If I remember correctly, Nehru had several communist sympathies -- or at least, was very tied into and involved with the Soviet Union. Also the U.S. had, in the post-Nixon era, greater ties with China, and hence the Soviets were open to trade with India.
Of course, politically, India were quite foundational in the Non Aligned Movement, which spared it from much of the political angst of the West.
Noteworthy to this effect, is the brief (one of the shortest in history) Portuguese-India war (can't remember the exact name), over the colonial possession of Goa, a short while after independence. During the ensuing panic meeting in the UN over the invasion of Portuguese holdings, the primary defender of India in the UN Security Council was in fact the Soviet ambassador, who consistently used its veto power to protect India from UNSC action.

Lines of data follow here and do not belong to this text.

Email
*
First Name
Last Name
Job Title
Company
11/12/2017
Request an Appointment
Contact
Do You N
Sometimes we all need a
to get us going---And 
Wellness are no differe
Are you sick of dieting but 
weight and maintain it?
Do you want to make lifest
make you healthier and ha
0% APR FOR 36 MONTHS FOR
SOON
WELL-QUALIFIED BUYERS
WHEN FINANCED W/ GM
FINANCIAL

Adlai Stevenson, the American ambassador, on the other hand, adhering to the philosophy of postwar idealism in international diplomacy, condemned India's actions, asserting that they should have instead sought recourse through peaceful means.
It appears that from independence, the Soviets were eager to capitalize off of open markets in India, and consequently were inclined to make political friendships with Nehru (who was eager to reciprocate). The US and the West had less of an inclination to do so, seeking markets in other developing countries.

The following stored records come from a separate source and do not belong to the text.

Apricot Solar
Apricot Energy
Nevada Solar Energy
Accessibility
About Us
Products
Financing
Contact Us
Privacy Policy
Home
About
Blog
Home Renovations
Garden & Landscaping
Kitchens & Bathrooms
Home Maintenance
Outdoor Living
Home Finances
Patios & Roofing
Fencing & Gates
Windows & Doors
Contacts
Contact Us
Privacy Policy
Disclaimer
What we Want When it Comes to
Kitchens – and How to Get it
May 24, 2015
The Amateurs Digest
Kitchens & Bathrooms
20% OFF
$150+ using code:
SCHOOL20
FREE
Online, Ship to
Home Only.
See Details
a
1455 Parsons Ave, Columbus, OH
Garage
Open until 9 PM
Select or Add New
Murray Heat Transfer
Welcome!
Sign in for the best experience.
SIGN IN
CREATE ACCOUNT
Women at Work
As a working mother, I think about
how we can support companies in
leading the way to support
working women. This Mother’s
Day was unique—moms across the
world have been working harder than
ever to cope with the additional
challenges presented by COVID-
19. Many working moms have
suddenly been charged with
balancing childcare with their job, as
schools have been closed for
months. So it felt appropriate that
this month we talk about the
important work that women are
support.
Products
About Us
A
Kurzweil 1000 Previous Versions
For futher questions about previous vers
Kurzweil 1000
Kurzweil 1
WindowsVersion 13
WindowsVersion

Perhaps the development of a consumer culture in the West helped encourage this inclination-- while American businesses and consumers enjoyed a prosperous ecosystem, the Soviet-style communist system operated differently, and perhaps there was a greater desire for foreign markets there than in America, where the domestic market was promising enough for many businesses.

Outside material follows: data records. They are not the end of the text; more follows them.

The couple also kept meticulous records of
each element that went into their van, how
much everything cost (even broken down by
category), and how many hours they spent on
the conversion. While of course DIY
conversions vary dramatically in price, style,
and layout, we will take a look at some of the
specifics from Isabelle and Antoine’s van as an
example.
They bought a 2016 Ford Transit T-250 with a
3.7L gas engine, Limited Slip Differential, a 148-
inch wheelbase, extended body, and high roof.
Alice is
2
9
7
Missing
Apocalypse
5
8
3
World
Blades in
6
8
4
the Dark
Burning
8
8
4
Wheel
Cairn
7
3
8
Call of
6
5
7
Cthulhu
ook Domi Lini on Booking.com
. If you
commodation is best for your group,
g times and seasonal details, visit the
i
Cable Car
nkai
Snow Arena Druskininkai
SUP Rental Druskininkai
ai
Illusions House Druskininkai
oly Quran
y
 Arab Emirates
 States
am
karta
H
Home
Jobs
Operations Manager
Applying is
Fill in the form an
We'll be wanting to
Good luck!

Also, the Soviets had more to gain in spreading their ideology to India, which from its inception was a bastion of democracy. The US had less of a fight to preserve capitalism/democracy there. Had India gone communist, it would have been a big win for the USSR.
But the US was fairly confident in India's post-Independence culture and economy, so had less of an impetus to fight a war of economics there by actively encouraging trade abroad in that particular country. And, heck, it would seem the Soviets got somewhere, with the communist party in Bengal still being a political force to this day.